Camargo lembrou que o delegado Joel Lyrio, que foi quem presidiu as investigações sobre o Grampo na Rede Gazeta, já foi promovido ao cargo de superintendente e está cotado para ser o novo chefe de Polícia Civil no lugar do delegado André Neves. Explicou que as investigações por ele comandadas não chegaram a lugar algum.
"Inocentou o secretário de Defesa Social, Rodney Miranda, e agora está sendo contemplado. A delegada Fabiana Maioral (superintendente de Polícia Especialziada - SPE) quebrou também o galho e está sendo contemplada. Isso faz a gente entender o porquê da volta do delegado Rodney à Sesp. Na Assembléia Legislativa foi a mesma coisa: quem era do contra agora está a favor do governo", pontuou Camargo.
Ele diz que o crime continua galopante no Estado, principalmente na Grande Vitória. "É notório", disse, ao afirmar que a sociedade sabe que estão faltando policiais nas ruas para combater e investigar os crimes. "Se o governo continuar insistindo com esses projetos tipo lei seca e colocando taxistas, porteiros e motoristas para ajudar a identificar criminosos, vai patinar a vida toda, e tudo vai continuar do jeito que está", desabafou.

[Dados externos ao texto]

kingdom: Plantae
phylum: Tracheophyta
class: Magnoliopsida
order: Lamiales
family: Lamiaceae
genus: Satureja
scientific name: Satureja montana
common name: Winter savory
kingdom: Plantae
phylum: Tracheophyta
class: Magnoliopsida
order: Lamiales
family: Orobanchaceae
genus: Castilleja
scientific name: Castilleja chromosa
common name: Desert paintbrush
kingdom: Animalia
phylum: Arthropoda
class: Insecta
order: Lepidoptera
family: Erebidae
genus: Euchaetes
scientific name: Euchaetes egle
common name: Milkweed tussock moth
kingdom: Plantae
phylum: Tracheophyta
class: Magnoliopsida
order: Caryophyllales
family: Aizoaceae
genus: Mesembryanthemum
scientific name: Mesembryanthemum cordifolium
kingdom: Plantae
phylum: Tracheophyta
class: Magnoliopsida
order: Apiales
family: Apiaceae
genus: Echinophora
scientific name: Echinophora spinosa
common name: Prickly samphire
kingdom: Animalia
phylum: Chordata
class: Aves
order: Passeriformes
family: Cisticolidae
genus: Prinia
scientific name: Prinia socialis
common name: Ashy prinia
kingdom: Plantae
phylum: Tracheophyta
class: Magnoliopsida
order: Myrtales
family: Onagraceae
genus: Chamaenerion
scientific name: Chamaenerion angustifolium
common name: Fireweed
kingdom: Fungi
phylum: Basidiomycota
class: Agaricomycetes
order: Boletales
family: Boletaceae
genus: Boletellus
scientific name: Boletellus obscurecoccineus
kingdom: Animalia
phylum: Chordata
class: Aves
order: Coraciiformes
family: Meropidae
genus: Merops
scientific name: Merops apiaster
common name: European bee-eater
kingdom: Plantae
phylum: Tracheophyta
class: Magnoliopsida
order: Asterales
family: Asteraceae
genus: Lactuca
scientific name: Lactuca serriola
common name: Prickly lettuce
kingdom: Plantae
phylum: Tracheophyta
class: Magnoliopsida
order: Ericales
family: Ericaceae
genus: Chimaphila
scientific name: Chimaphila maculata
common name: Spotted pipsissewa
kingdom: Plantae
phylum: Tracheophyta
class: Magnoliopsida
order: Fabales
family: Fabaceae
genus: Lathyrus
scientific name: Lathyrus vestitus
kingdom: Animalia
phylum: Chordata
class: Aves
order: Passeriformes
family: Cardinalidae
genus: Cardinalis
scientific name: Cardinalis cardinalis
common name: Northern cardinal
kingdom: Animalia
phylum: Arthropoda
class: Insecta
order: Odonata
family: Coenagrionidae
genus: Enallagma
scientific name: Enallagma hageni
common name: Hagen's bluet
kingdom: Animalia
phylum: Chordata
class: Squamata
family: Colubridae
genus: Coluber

"Este número de homicídios é exagerado. O governo deve entender que a qualidade e a quantidade de policiais são insuficientes, e que não estão resolvendo. Eu mesmo já tenho 24 anos na carreira policial, e se mantida a Lei da Aposentadoria Complementar de número 51 de 1985, em breve estarei me aposentando, a exemplo de outros colegas", destacou Camargo.
Camargo se declara um réu confesso como crítico do secretário Rodney, que, segundo ele, nunca participou de uma rodada de negociação salarial para discutir o problema da categoria. Para ele, Rodney procura utilizar a mídia para causar na população uma sensação de segurança. E para exemplificar voltou a falar sobre a DHPP.
Explicou que a Polícia Civil trabalha baseada nas cobranças da imprensa. E não tem efetivo para investigar os crimes em que são vítimas as pessoas pobres, da periferia. Já na DHPP existem mais de 14 mil inquéritos, ou seja, quase mil para cada delegado com uma equipe de seis policiais, que além dos casos de repercussão, a exemplo da morte da médica Gilcy Brandão, têm que atender às ocorrências do dia.
O governo tem tentado, segundo Camargo, dar uma satisfação à sociedade por meio do secretário Rodney, que por sua vez utiliza projetos como o da Lei Seca e apoio dos taxistas, porteiros e motoristas para inibir o crime. Mas, pondera Camargo, esta situação vai perdurar até que o governo entenda que é necessários preencher os quadros da Polícia Civil.
Informou que estão se preparando para entrar em ação 25 delegados e 40 escrivães, mas este número continua não sendo o ideal. O ideal - disse ele - para o momento, seriam mais 50 delegados, 80 escrivães e 800 investigadores.